Your instructions:
Nothing in the data is to be left out; copy it exactly.

Saved data entries:
====

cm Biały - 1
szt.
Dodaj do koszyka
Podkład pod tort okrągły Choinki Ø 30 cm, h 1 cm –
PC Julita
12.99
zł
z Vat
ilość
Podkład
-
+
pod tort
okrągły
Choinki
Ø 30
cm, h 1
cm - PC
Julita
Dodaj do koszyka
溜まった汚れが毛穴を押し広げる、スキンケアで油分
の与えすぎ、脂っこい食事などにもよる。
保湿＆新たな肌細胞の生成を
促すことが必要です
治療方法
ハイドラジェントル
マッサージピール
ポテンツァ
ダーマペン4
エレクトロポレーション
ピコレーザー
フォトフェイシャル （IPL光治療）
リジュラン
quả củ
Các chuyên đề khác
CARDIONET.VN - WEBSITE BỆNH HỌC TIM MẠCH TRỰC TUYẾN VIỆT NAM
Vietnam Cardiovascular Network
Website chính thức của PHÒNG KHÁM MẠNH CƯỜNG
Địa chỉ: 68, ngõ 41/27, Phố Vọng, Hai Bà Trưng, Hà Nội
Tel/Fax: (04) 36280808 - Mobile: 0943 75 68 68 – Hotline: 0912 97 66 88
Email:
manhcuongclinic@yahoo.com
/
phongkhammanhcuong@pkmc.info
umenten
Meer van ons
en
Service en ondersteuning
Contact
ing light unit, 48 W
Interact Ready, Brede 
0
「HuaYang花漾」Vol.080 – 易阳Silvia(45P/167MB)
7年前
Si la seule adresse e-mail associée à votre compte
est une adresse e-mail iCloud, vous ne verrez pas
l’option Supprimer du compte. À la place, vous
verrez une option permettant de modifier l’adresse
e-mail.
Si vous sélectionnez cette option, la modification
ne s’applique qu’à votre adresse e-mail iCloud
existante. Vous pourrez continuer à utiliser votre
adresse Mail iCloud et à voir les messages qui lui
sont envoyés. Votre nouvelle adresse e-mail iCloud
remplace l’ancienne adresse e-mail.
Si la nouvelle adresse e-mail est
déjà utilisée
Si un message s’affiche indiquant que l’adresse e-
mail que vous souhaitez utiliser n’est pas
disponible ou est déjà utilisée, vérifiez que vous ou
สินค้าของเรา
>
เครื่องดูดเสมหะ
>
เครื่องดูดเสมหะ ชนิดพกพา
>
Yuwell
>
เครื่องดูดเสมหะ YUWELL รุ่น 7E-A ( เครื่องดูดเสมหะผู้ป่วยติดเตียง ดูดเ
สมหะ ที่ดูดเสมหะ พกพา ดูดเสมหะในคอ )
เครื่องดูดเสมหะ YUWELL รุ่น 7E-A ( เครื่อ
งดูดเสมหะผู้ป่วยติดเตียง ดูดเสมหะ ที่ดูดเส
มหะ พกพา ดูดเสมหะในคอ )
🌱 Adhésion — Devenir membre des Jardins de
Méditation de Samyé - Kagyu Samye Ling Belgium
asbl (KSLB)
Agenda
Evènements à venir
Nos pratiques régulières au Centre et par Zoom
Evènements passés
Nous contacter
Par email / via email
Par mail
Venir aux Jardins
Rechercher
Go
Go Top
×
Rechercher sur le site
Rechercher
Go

====

Answer section:
cm Biały - 1
szt.
Dodaj do koszyka
Podkład pod tort okrągły Choinki Ø 30 cm, h 1 cm –
PC Julita
12.99
zł
z Vat
ilość
Podkład
-
+
pod tort
okrągły
Choinki
Ø 30
cm, h 1
cm - PC
Julita
Dodaj do koszyka
溜まった汚れが毛穴を押し広げる、スキンケアで油分
の与えすぎ、脂っこい食事などにもよる。
保湿＆新たな肌細胞の生成を
促すことが必要です
治療方法
ハイドラジェントル
マッサージピール
ポテンツァ
ダーマペン4
エレクトロポレーション
ピコレーザー
フォトフェイシャル （IPL光治療）
リジュラン
quả củ
Các chuyên đề khác
CARDIONET.VN - WEBSITE BỆNH HỌC TIM MẠCH TRỰC TUYẾN VIỆT NAM
Vietnam Cardiovascular Network
Website chính thức của PHÒNG KHÁM MẠNH CƯỜNG
Địa chỉ: 68, ngõ 41/27, Phố Vọng, Hai Bà Trưng, Hà Nội
Tel/Fax: (04) 36280808 - Mobile: 0943 75 68 68 – Hotline: 0912 97 66 88
Email:
manhcuongclinic@yahoo.com
/
phongkhammanhcuong@pkmc.info
umenten
Meer van ons
en
Service en ondersteuning
Contact
ing light unit, 48 W
Interact Ready, Brede 
0
「HuaYang花漾」Vol.080 – 易阳Silvia(45P/167MB)
7年前
Si la seule adresse e-mail associée à votre compte
est une adresse e-mail iCloud, vous ne verrez pas
l’option Supprimer du compte. À la place, vous
verrez une option permettant de modifier l’adresse
e-mail.
Si vous sélectionnez cette option, la modification
ne s’applique qu’à votre adresse e-mail iCloud
existante. Vous pourrez continuer à utiliser votre
adresse Mail iCloud et à voir les messages qui lui
sont envoyés. Votre nouvelle adresse e-mail iCloud
remplace l’ancienne adresse e-mail.
Si la nouvelle adresse e-mail est
déjà utilisée
Si un message s’affiche indiquant que l’adresse e-
mail que vous souhaitez utiliser n’est pas
disponible ou est déjà utilisée, vérifiez que vous ou
สินค้าของเรา
>
เครื่องดูดเสมหะ
>
เครื่องดูดเสมหะ ชนิดพกพา
>
Yuwell
>
เครื่องดูดเสมหะ YUWELL รุ่น 7E-A ( เครื่องดูดเสมหะผู้ป่วยติดเตียง ดูดเ
สมหะ ที่ดูดเสมหะ พกพา ดูดเสมหะในคอ )
เครื่องดูดเสมหะ YUWELL รุ่น 7E-A ( เครื่อ
งดูดเสมหะผู้ป่วยติดเตียง ดูดเสมหะ ที่ดูดเส
มหะ พกพา ดูดเสมหะในคอ )
🌱 Adhésion — Devenir membre des Jardins de
Méditation de Samyé - Kagyu Samye Ling Belgium
asbl (KSLB)
Agenda
Evènements à venir
Nos pratiques régulières au Centre et par Zoom
Evènements passés
Nous contacter
Par email / via email
Par mail
Venir aux Jardins
Rechercher
Go
Go Top
×
Rechercher sur le site
Rechercher
Go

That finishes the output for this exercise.